Page images and extracted text
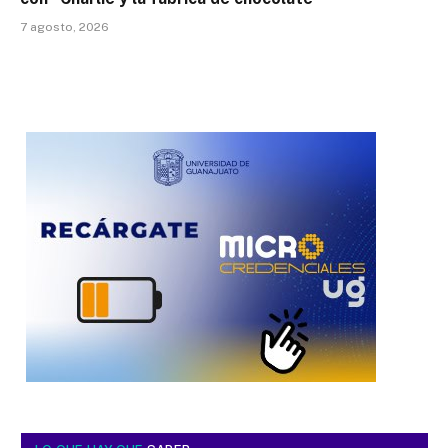
7 agosto, 2026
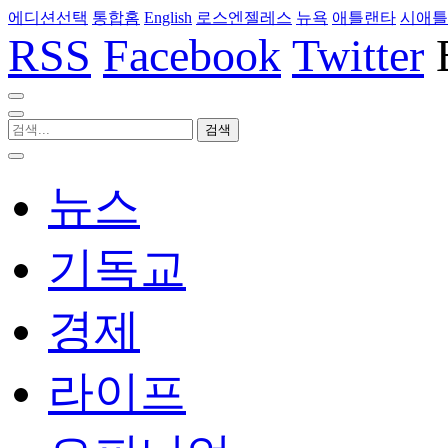
에디션선택
통합홈
English
로스엔젤레스
뉴욕
애틀랜타
시애틀
RSS
Facebook
Twitter
뉴스
기독교
경제
라이프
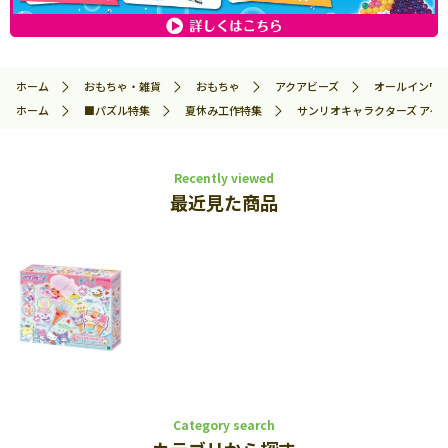
ホーム
おもちゃ・雑貨
おもちゃ
アクアビーズ
オールインワ
ホーム
■パズル特集
夏休み工作特集
サンリオキャラクターズ アイスク
Recently viewed
最近見た商品
Category search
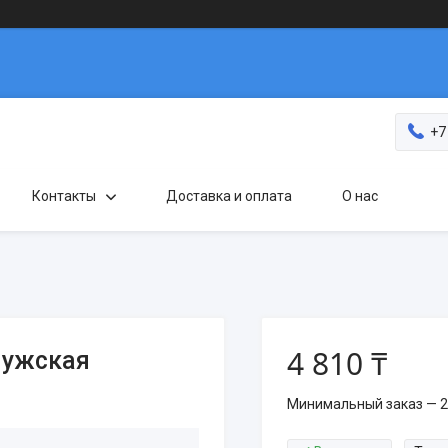
+7
Контакты
Доставка и оплата
О нас
4 810 ₸
мужская
Минимальный заказ — 2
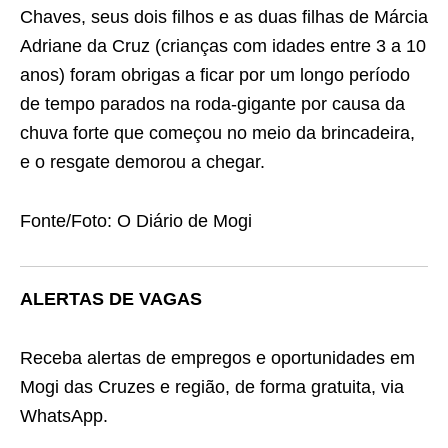
Chaves, seus dois filhos e as duas filhas de Márcia
Adriane da Cruz (crianças com idades entre 3 a 10
anos) foram obrigas a ficar por um longo período
de tempo parados na roda-gigante por causa da
chuva forte que começou no meio da brincadeira,
e o resgate demorou a chegar.
Fonte/Foto: O Diário de Mogi
ALERTAS DE VAGAS
Receba alertas de empregos e oportunidades em
Mogi das Cruzes e região, de forma gratuita, via
WhatsApp.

ASSIGNMENT → Above are the records; return them exactly, minus the pictures.

EXERCISE SOLUTION →
7 agosto, 2026
에디션선택
통합홈
English
로스엔젤레스
뉴욕
애틀랜타
시애틀
RSS
Facebook
Twitter
뉴스
기독교
경제
라이프
ホーム
おもちゃ・雑貨
おもちゃ
アクアビーズ
オールインワ
ホーム
■パズル特集
夏休み工作特集
サンリオキャラクターズ アイスク
Recently viewed
最近見た商品
Category search
+7
Контакты
Доставка и оплата
О нас
4 810 ₸
мужская
Минимальный заказ — 2
Chaves, seus dois filhos e as duas filhas de Márcia
Adriane da Cruz (crianças com idades entre 3 a 10
anos) foram obrigas a ficar por um longo período
de tempo parados na roda-gigante por causa da
chuva forte que começou no meio da brincadeira,
e o resgate demorou a chegar.
Fonte/Foto: O Diário de Mogi
ALERTAS DE VAGAS
Receba alertas de empregos e oportunidades em
Mogi das Cruzes e região, de forma gratuita, via
WhatsApp.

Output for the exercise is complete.